È proprio la presenza del burattino privo di vita che problematizza il finale, perché a differenza delle altre trasformazioni qui il burattino non è sparito. La cosa non sfugge ai ragazzi. In questo senso è interessante anche il ricorrere dell’immagine per cui Pinocchio-bambino rappresenterebbe l’anima di Pinocchio, in qualche modo reincarnato. Non trasformato. Appunto, in certa misura un altro.

L’attività è stata preceduta e seguita in classe da una riflessione collettiva, nella quale si è posta l’attenzione anche sull’altra polarità, quella della felicità, ragionando su come i sentimenti negativi possano essere anche messi in relazione alle tante perdite e rinunce che inevitabilmente la crescita comporta. Il burattino sarebbe il bozzolo.
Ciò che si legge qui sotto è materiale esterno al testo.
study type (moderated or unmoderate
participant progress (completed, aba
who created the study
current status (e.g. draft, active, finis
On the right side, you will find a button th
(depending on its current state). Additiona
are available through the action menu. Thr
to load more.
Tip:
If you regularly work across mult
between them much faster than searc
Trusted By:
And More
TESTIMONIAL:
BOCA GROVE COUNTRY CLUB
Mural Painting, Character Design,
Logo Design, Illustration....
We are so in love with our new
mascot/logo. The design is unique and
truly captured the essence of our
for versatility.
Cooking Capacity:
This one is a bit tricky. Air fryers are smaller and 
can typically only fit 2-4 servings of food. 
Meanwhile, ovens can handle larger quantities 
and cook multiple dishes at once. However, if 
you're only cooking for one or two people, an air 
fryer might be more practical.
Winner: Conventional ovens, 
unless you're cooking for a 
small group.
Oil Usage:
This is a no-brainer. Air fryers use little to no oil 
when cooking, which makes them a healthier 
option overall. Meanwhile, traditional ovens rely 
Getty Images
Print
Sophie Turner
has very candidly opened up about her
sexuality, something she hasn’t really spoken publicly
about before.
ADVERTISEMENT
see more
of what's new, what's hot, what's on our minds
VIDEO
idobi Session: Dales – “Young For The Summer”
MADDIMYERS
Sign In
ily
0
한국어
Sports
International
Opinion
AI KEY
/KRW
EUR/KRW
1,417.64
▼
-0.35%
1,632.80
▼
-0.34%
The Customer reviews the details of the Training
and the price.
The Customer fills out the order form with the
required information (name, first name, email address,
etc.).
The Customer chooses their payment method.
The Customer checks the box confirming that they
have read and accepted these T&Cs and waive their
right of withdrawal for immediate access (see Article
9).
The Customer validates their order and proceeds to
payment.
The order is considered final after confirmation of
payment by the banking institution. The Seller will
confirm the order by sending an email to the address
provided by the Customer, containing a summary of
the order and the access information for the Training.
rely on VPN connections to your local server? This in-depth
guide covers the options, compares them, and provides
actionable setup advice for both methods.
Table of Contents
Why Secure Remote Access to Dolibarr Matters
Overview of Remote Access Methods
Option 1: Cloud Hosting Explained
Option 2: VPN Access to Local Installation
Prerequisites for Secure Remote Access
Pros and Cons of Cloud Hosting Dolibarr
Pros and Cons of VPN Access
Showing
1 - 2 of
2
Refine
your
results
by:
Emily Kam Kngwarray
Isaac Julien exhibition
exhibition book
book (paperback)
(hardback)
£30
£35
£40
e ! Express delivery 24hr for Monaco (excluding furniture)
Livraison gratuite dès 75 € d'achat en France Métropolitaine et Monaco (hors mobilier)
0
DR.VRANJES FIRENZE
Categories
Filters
Successivamente però ho chiesto ai ragazzi di pensare e scrivere un finale alternativo, in cui si potesse superare il sentimento di tristezza che avevano provato leggendo l’ultimo capitolo e che continuava ad aleggiare in classe. La maggior parte ha risolto eliminando l’umanizzazione: Pinocchio resta un burattino, ma un burattino che ha imparato dai suoi errori. Talvolta la scelta è deliberata, perché è Pinocchio stesso a decidere di restare burattino tra le due opzioni che gli propone la Fata. Altre volte le soluzioni sono state più articolate. In alcuni finali i ragazzi hanno cercato in vari modi di mantenere la presenza di Pinocchio-burattino nella vita di Pinocchio-bambino:

«Pinocchio si svegliò e trovò il proprio corpo sulla sedia. Lui prese il suo corpo e lo portò da Mangiafuoco e gli chiese se potesse lavorare come burattinaio. Mangiafuoco accettò. Pinocchio lavorò per molti anni come burattinaio […] un giorno andò a prendere un ciocco di legno, come faceva sempre, per costruire un burattino. Lo costruì ed era proprio come [era stato] lui, un burattino che parlava, camminava e si trasformò come Pinocchio in un bambino vero. Dopo tanti anni Pinocchio morì come Geppetto e questa cosa andò avanti di generazione in generazione portando a non dimenticare il vecchio Pinocchio».

Altre volte la rinuncia a una parte di sé, e si potrebbe dire all’istanza di libertà di Pinocchio, può essere superata solo attraverso l’eliminazione totale del burattino, in termini psicoanalitici si potrebbe dire rimozione:

« […] quando Geppetto provò ad accendere il fuoco non ci riuscì perché la legna era bagnata. Loro due stavano per morirsi dal freddo; dopo un po’ gli venne in mente un’idea sia a Pinocchio che a Geppetto. Presero il burattino del vecchio Pinocchio e lo bruciarono, ci fecero un grande fuoco e si riscaldarono».